Reorganization of Trump’s Prophet-New York Times


Beyond the spiritual test of unfulfilled prophecies, there is a very earthly interest here: under the control of Strang, charisma is from the Church magazine, the New York Times bestseller, millions of podcasts. It has grown into a multi-faceted institution with downloads and rest scaffolding, and its top magazine has a circulation of 75,000. It is widely regarded as the world’s flagship publication of over 10 million fast-growing Pentecostalists in the United States. Charisma used considerable market and electoral power in a mashup of political and prophetic themes.of One vote in 2019 More than half of the white Pentecostals have found that Mr. Trump believes in sacred anointing. Additional research He points out the importance of so-called prophetic voters in the 2016 election.

In his new book, Mr. Strand only mentions the former president, with much more attention to topics such as the upcoming Antichrist and the hated government overlords trying to eradicate the wholesale of religions. It is aimed.

“It’s true that some people are trying to revoke Christianity,” Stran summed up.
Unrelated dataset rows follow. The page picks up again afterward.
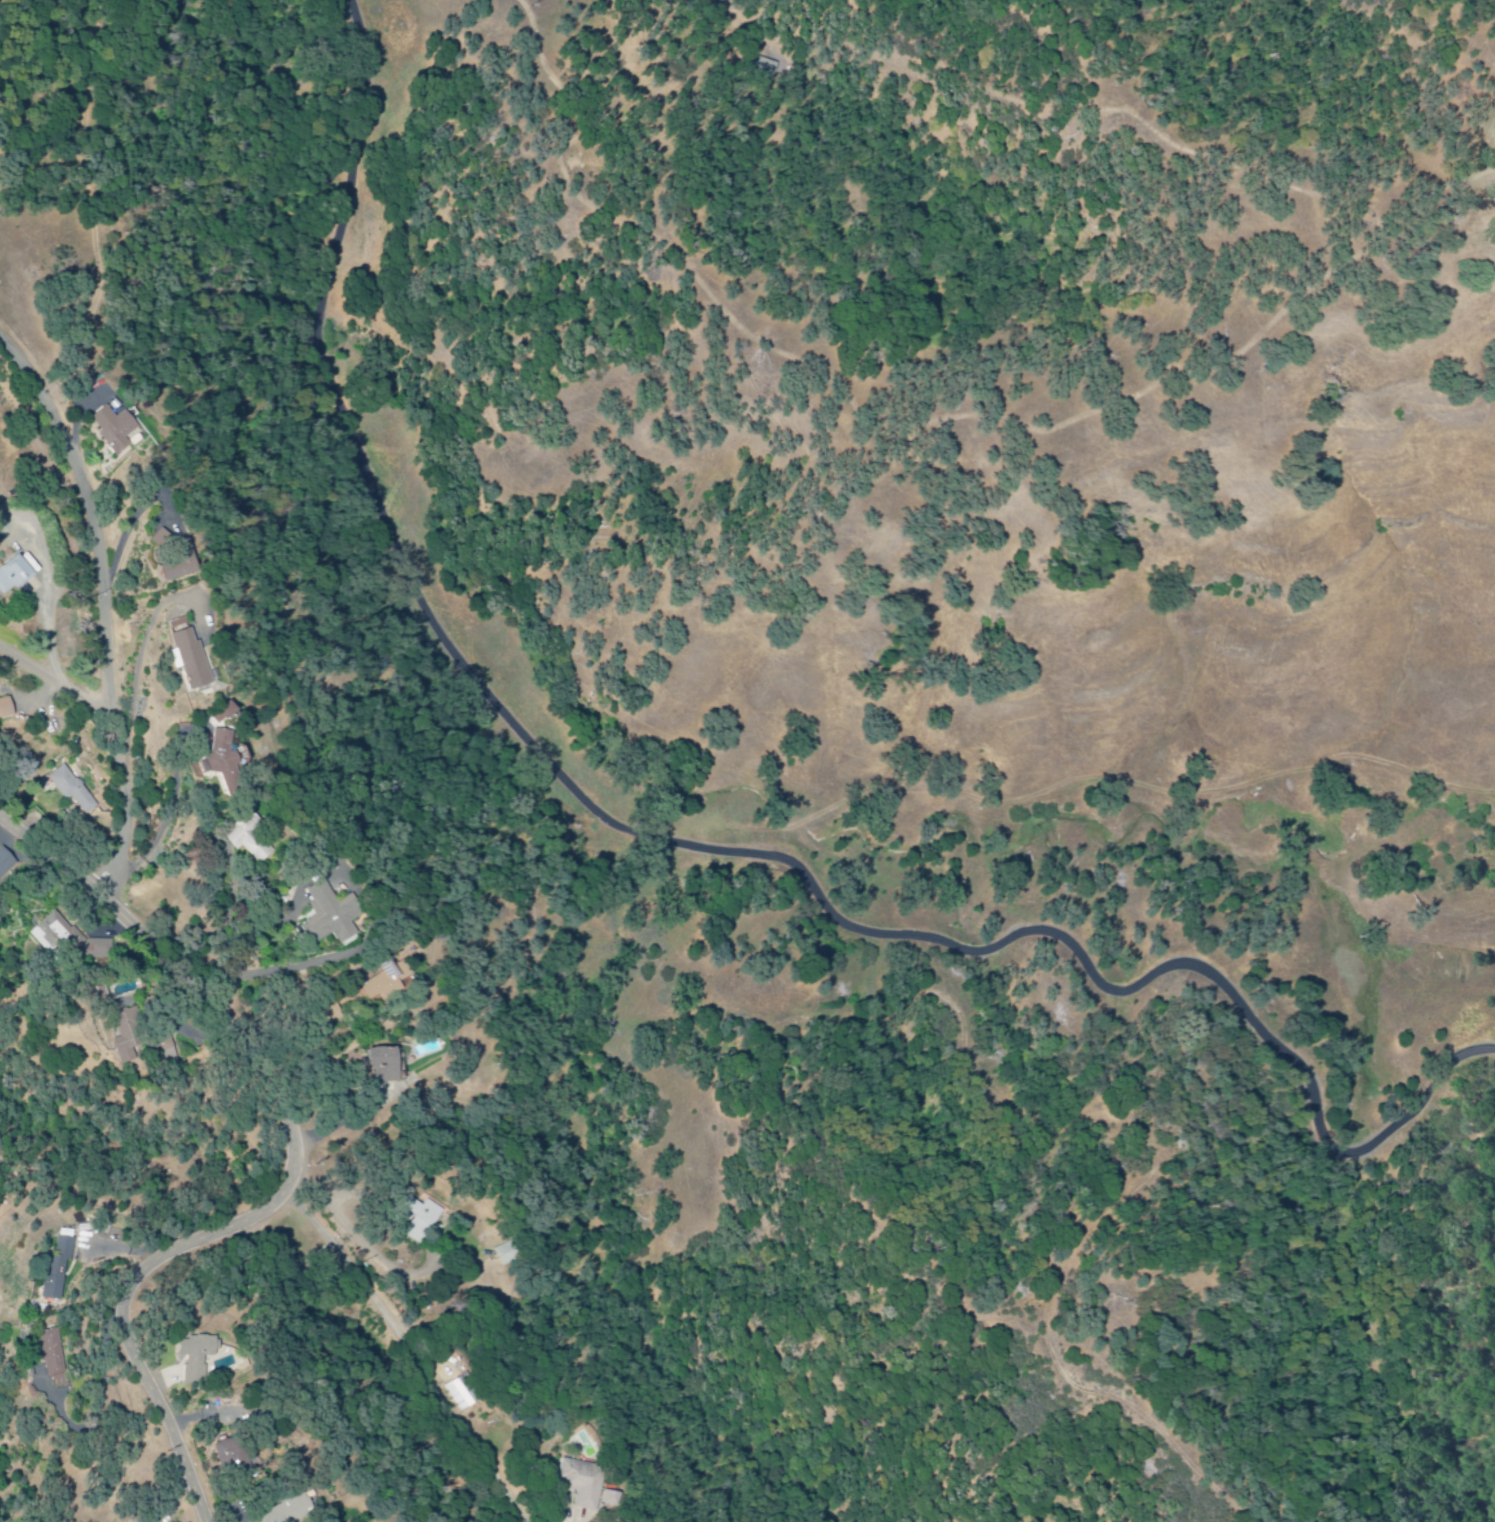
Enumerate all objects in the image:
building: (117, 430)
building: (168, 540)
building: (32, 564)
building: (186, 569)
building: (15, 576)
road: (107, 607)
road: (50, 609)
building: (185, 626)
building: (197, 660)
road: (53, 682)
building: (4, 713)
building: (228, 761)
road: (1088, 783)
building: (74, 791)
building: (254, 839)
road: (694, 845)
building: (6, 863)
building: (338, 916)
building: (57, 935)
building: (101, 950)
road: (245, 959)
building: (389, 986)
building: (130, 1035)
building: (166, 1050)
building: (387, 1066)
road: (296, 1169)
building: (421, 1220)
road: (342, 1224)
building: (506, 1255)
building: (59, 1267)
building: (197, 1357)
building: (54, 1360)
building: (463, 1396)
building: (233, 1456)
building: (584, 1484)
building: (613, 1500)
building: (291, 1512)

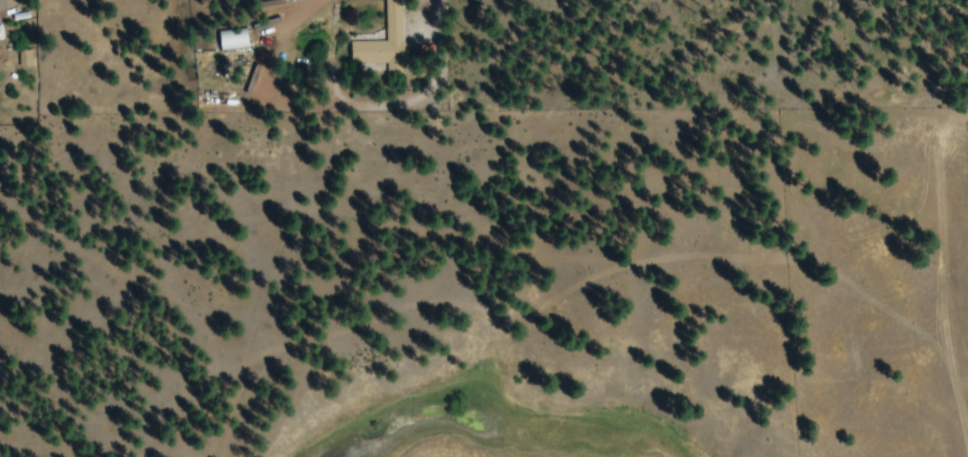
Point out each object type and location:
building: (234, 40)

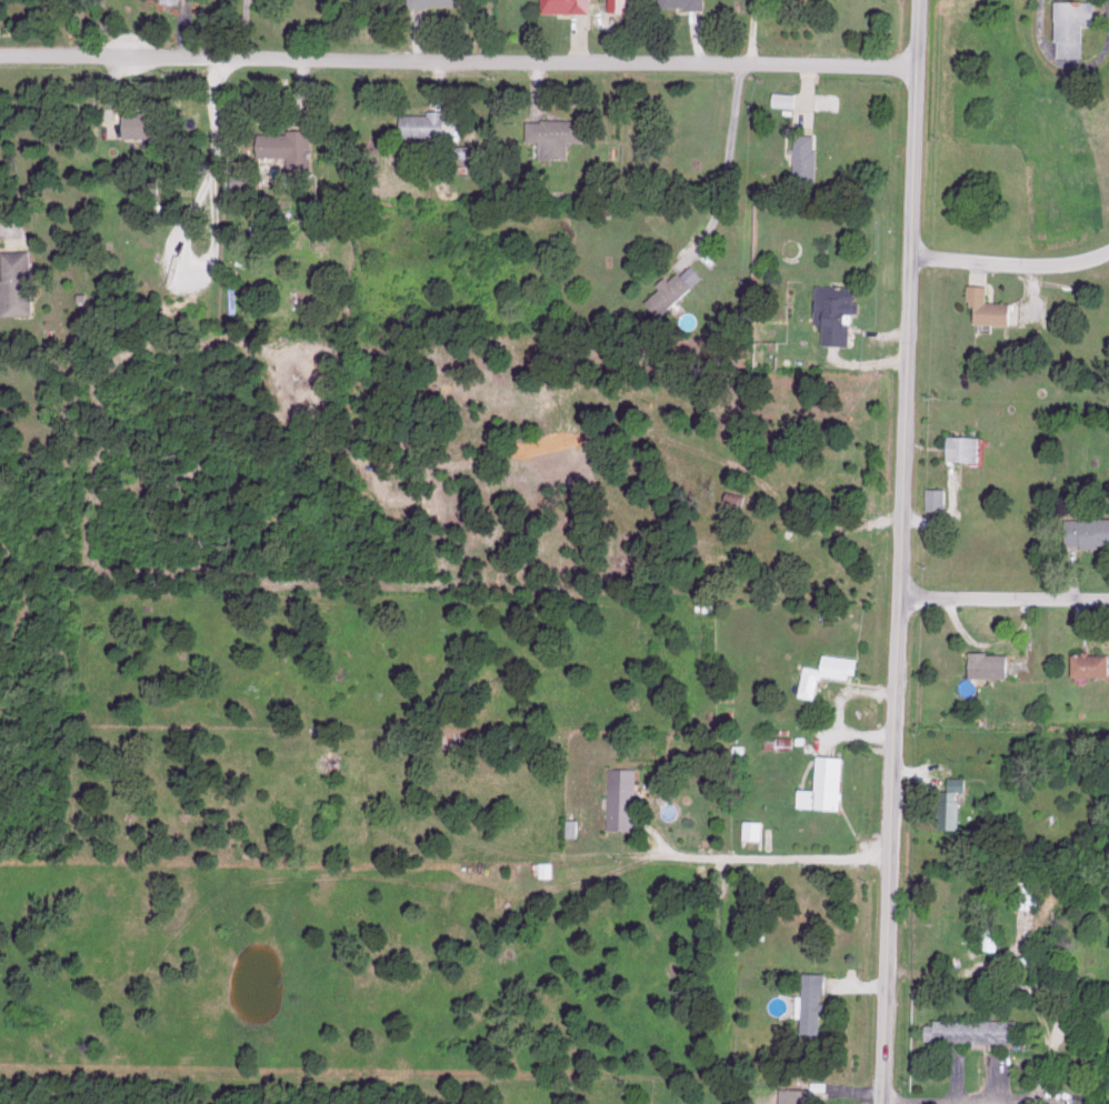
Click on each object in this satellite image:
building: (174, 0)
building: (811, 0)
building: (442, 2)
building: (684, 3)
building: (621, 5)
building: (570, 6)
building: (1077, 25)
road: (757, 31)
road: (459, 61)
building: (149, 124)
building: (426, 124)
building: (559, 135)
building: (290, 147)
building: (808, 158)
road: (726, 166)
building: (598, 179)
building: (242, 183)
road: (1010, 263)
building: (20, 282)
building: (672, 288)
building: (985, 306)
building: (831, 312)
building: (962, 447)
building: (934, 498)
building: (1087, 531)
road: (901, 551)
road: (1004, 597)
building: (1086, 663)
building: (983, 664)
building: (821, 672)
building: (820, 784)
building: (620, 798)
building: (946, 813)
building: (749, 829)
road: (763, 859)
building: (1025, 896)
building: (984, 938)
road: (984, 985)
building: (809, 1000)
building: (968, 1030)
building: (793, 1096)
road: (1021, 1099)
“Christians and other conservatives need to wake up and stand up,” Strang said in an interview. “It says it’s on the cover of the book.”

Supernatural media and mass media have long been fused in the Pentecostal story. In Los Angeles in the 1900s, Aimee Semple McPherson broadcast a news-style report of miraculous and prophetic language on his radio station at Echo Park. Oral Roberts conducted a healing crusade through the television screen. The duo Jim and Tammy Faye Messie have mastered the flashy style of prime-time talk shows.
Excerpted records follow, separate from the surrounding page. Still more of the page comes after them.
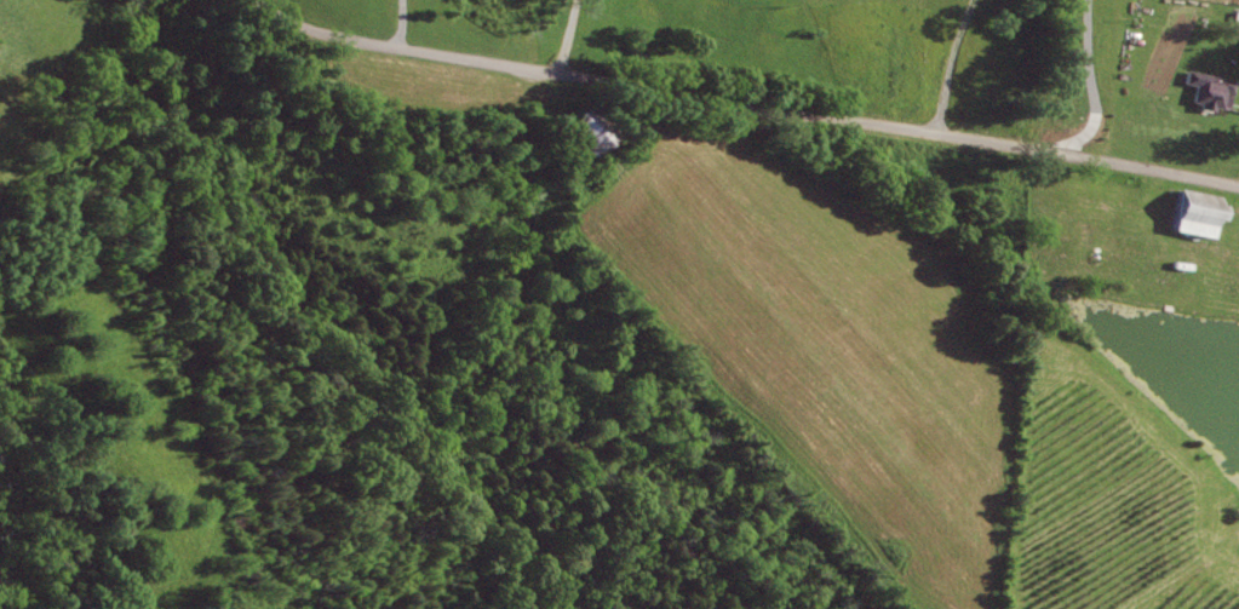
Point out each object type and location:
road: (402, 24)
road: (566, 37)
road: (962, 67)
road: (1093, 85)
building: (1210, 91)
road: (742, 110)
building: (1196, 214)

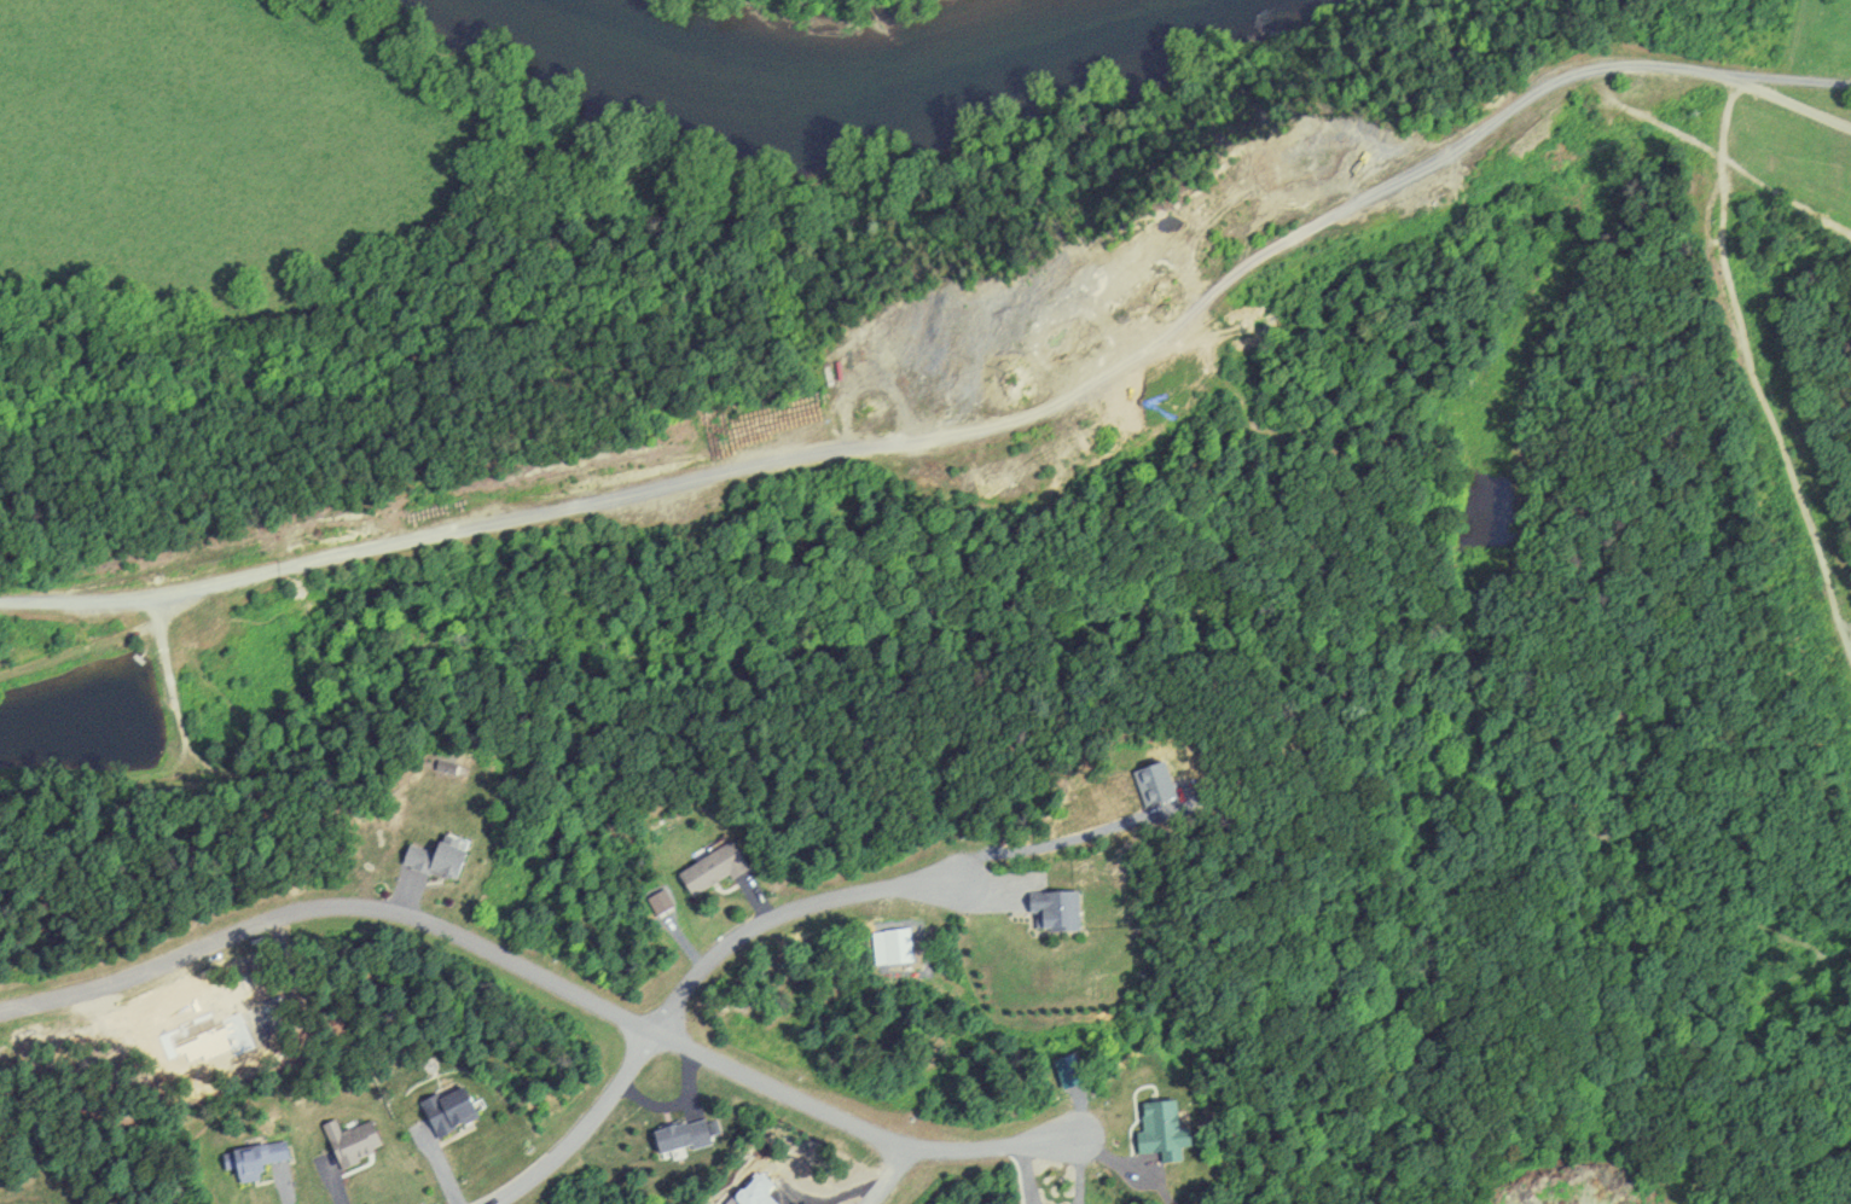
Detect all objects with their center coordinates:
wastewater plant: (801, 2)
river: (884, 79)
road: (1760, 372)
building: (706, 867)
building: (1054, 912)
road: (463, 934)
road: (688, 981)
building: (677, 1136)
road: (991, 1149)
building: (255, 1162)
road: (890, 1175)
Stran’s journalism career began in Florida as a new reporter for sentinel stars, covering more mundane topics such as police and town hall meetings. In 1975, Strand founded Charisma. Charisma is a small periodical published by God’s Calvary rally, a congregation in the Orlando region who attended with his wife. Strand bought a magazine from his parent church in 1998 and jumped into religious publishing.
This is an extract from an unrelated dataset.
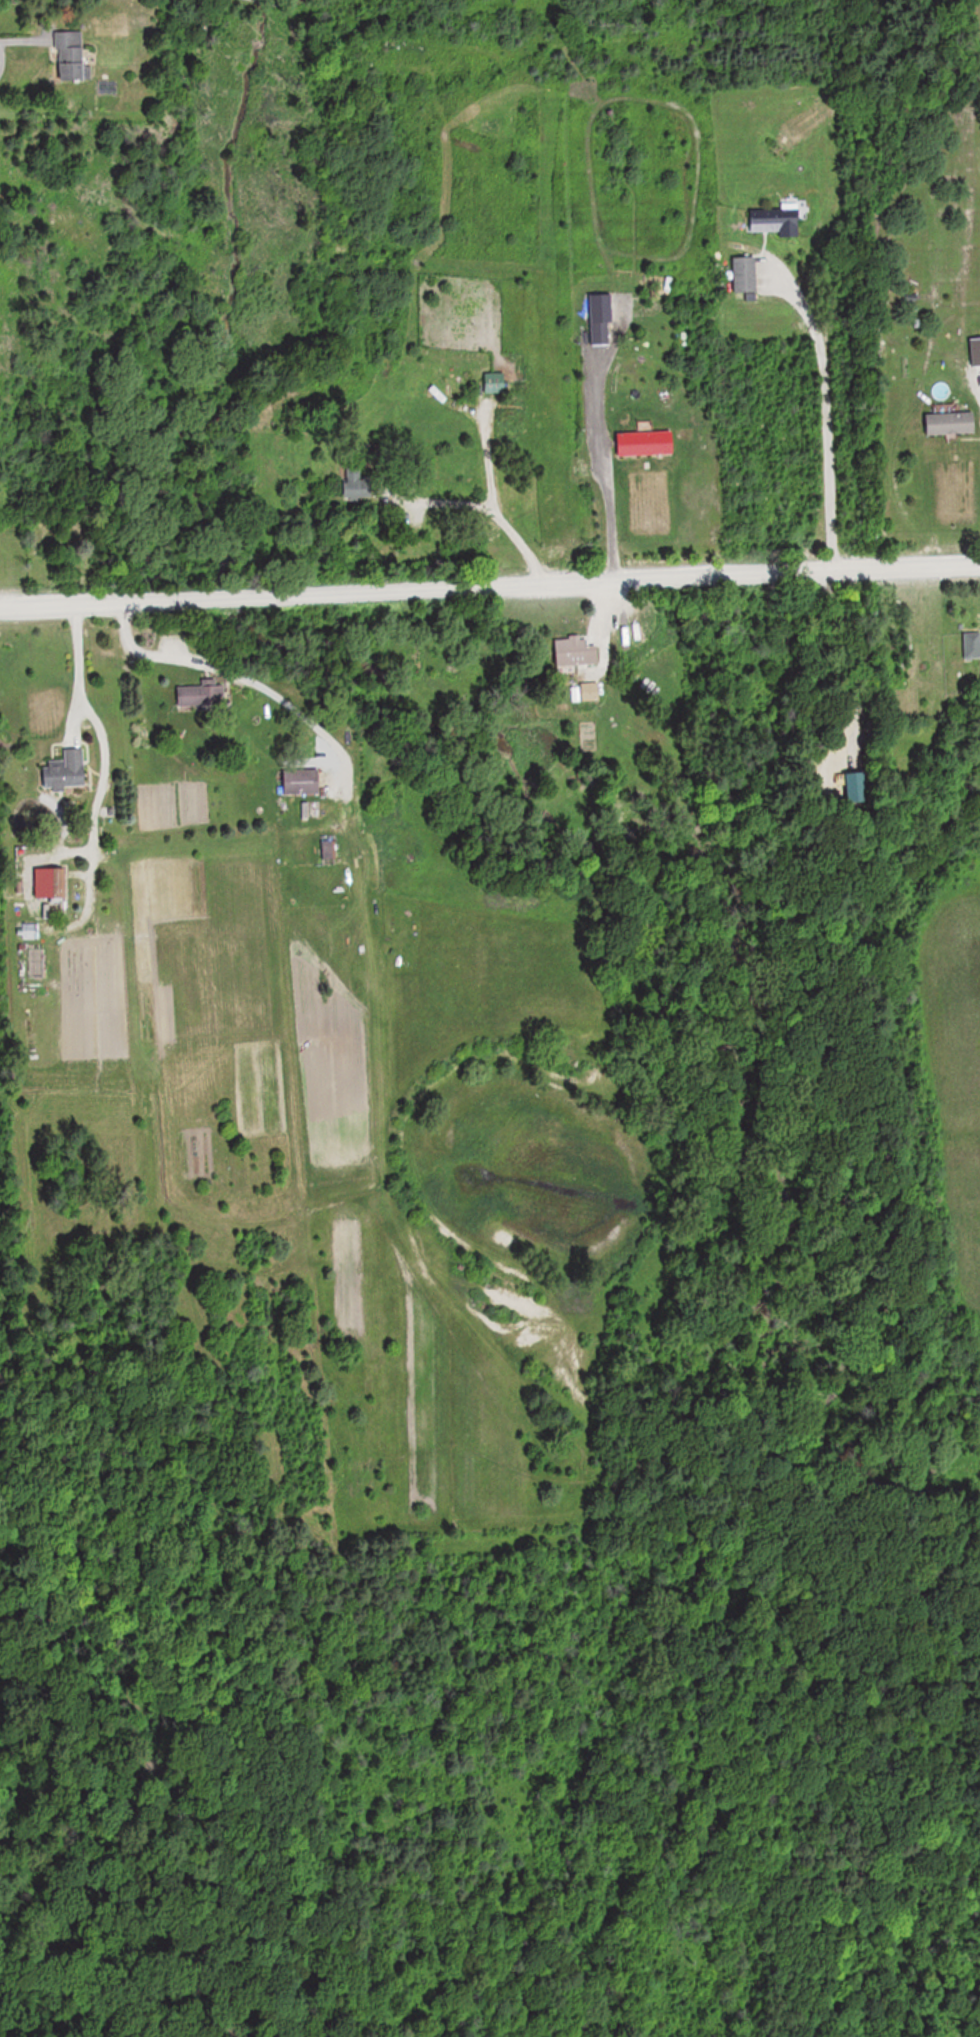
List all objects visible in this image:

Eventually, charisma prospered. The voice of the editorial was a sunny booster of a local newspaper covering the personality of the Pentecostal world, an audience who believed that Mr. Strand was terribly underserved. While competitors such as Christianity Today opened a courtroom in the American evangelical elite at the push of a button, charisma hunted down a niche market called charismatic Christians. Prophecy of the day. Mr. Strand avoided the suffocating dogma problem because of the spectacular story of the Holy Spirit passing through the present events. The editorial meeting focuses on looking for what a former employee called the “mental fever” behind the headline of the day.

“We didn’t want to be a boring publication like many” religious “journals,” Strang wrote in an early editor’s note. “That’s why we became first class in this publication.”